Monday, March 3, 2014

The Year of "We're In This Together" At The 85th Academy Awards

The 85th Annual Academy Awards are in the books. Like most other pop culture freaks and movie lovers, I was glued to my television taking it all in into the wee hours of the night. There are so many themes to tackle but I am choosing the pattern I saw in acceptance speeches this year. Perhaps it was indicative of the crowd that won the big honors last night, but I saw a whole lot of humility in most of the big award acceptance speeches.

Best Supporting Actor  winner Jared Leto started it out with his salute to his (and by proxy all) single mom then moved to touching on the youth justice movements in the Ukraine and Venezuela. He finished with compassionate words for AIDS victims and the LGBT community.  As the first acceptance speech of the evening, I may be giving too much credit to Mr. Leto but it certainly stands to reason that he set the tone for an evening of humility and graciousness that I have not seen at awards ceremony in a while.

Best Supporting Actress winner Lupita Nyong'o's words, "It doesn't escape me for one moment that so much joy in my life is due to so much pain in someone else's" or "When I look down at this golden statue, may it remind me and every child, no matter where you're from, your dreams are valid," give me the same chills as I write them today that I got when I heard her voice firmly declare them last evening.

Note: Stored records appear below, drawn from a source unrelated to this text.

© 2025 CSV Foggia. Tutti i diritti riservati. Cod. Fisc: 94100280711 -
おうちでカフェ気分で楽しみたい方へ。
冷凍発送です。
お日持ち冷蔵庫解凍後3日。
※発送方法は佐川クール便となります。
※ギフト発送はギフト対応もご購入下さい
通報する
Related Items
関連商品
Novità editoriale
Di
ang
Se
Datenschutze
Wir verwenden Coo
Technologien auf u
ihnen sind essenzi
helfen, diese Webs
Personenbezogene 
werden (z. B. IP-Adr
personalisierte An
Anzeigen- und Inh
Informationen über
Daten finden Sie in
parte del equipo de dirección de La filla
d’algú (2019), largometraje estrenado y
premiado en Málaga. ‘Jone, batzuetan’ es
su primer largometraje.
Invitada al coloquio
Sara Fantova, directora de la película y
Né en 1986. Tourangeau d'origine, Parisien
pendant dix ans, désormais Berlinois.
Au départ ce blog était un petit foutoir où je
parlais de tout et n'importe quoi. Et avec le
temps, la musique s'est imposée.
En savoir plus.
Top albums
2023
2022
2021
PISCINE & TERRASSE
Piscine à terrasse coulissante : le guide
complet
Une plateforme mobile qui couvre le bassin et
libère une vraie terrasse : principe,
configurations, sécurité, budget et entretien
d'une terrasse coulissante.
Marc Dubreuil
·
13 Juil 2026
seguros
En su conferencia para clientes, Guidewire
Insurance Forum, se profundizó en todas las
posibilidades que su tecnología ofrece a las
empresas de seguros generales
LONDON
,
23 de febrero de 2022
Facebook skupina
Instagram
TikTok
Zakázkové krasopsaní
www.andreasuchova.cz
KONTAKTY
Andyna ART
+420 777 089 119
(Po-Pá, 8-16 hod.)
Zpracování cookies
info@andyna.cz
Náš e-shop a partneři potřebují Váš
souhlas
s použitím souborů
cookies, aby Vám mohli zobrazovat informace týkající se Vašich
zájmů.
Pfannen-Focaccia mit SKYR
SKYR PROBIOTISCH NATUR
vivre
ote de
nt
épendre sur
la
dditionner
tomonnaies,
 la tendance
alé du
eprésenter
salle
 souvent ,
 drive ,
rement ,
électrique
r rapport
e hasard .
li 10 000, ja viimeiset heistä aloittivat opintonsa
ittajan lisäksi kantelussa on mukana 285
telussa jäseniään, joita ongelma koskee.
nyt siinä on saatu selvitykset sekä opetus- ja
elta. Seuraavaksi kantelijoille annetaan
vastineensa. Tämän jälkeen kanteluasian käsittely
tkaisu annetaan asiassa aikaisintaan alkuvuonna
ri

I was moved by the general "we're in this together" tone of the speeches. It was repeated over and over again throughout the night. There appeared to be a lot less long lists of individual credits but more general encouragement toward groups of people. There was a much more palatable sense of family credit amongst the winners - family of origin as well as "created family" credit given. Even Best Actor winner Matthew McConaughey's speech, that many found to be arrogant in the social media world in the immediate moments after it was given, had credit for his win spread to those closest in his life and God. Best Adapted Screenplay winner John Ridley gave credit to people who believed in him in the his early Hollywood writing days as well as Solomon Northrop whose story he had the honor to adapt for this year's Best Picture winner, 12 Years As A Slave.  Best Actress nod Cate Blanchett lifted women in Hollywood and women in general during her speech.

It's no coincidence that the tone of the speeches was more uniting than normal. We are living in a very divided era in our country and in the world. Look at the headlines, scour the internet for headlines they are not writing and you will find division, desperation and a demand for something different, something more. People want to be seen and people want to be heard. More than ever, we all need encouragement and reinforcement that we matter and that all people matter. I am proud of the Hollywood elite recognizing that while they had the world captivated for 4 straights hours, they could use their influence to pull us together, even if only slightly. Acknowledging heroes past, ordinary parents who did their best and produced extraordinary children or groups of people who struggle just to feel part of this life - Hollywood nailed it last night.

We are all in this together and it's high time we start acknowledging that fact. Thanks Hollywood for the reminder.